:: Required action ::
Please repeat only these lines, exactly: the one containing "Precautionary statement(s)" and all that come after it in the material.

:: Input records ::
>>>>

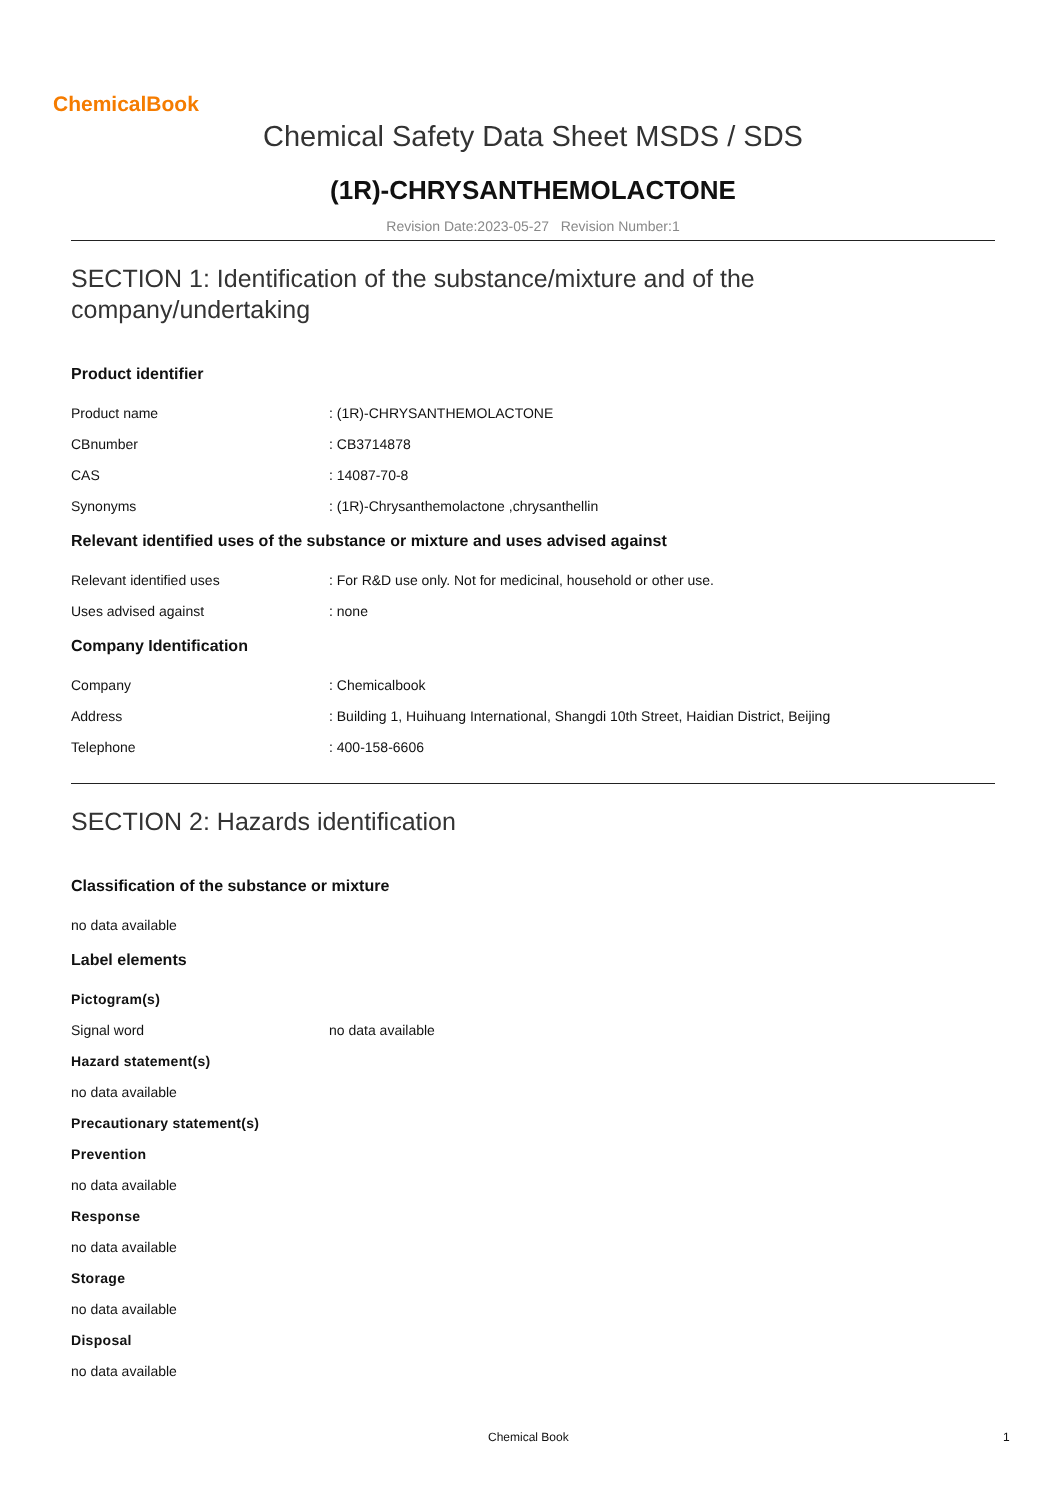ChemicalBook
Chemical Safety Data Sheet MSDS / SDS
(1R)-CHRYSANTHEMOLACTONE
Revision Date:2023-05-27 Revision Number:1
SECTION 1: Identification of the substance/mixture and of the company/undertaking
Product identifier
Product name: (1R)-CHRYSANTHEMOLACTONE
CBnumber: CB3714878
CAS: 14087-70-8
Synonyms: (1R)-Chrysanthemolactone ,chrysanthellin
Relevant identified uses of the substance or mixture and uses advised against
Relevant identified uses: For R&D use only. Not for medicinal, household or other use.
Uses advised against: none
Company Identification
Company: Chemicalbook
Address: Building 1, Huihuang International, Shangdi 10th Street, Haidian District, Beijing
Telephone: 400-158-6606
SECTION 2: Hazards identification
Classification of the substance or mixture
no data available
Label elements
Pictogram(s)
Signal word no data available
Hazard statement(s)
no data available
Precautionary statement(s)
Prevention
no data available
Response
no data available
Storage
no data available
Disposal
no data available
Chemical Book 1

<<<<

:: Exercise result ::
Precautionary statement(s)
Prevention
no data available
Response
no data available
Storage
no data available
Disposal
no data available
Chemical Book 1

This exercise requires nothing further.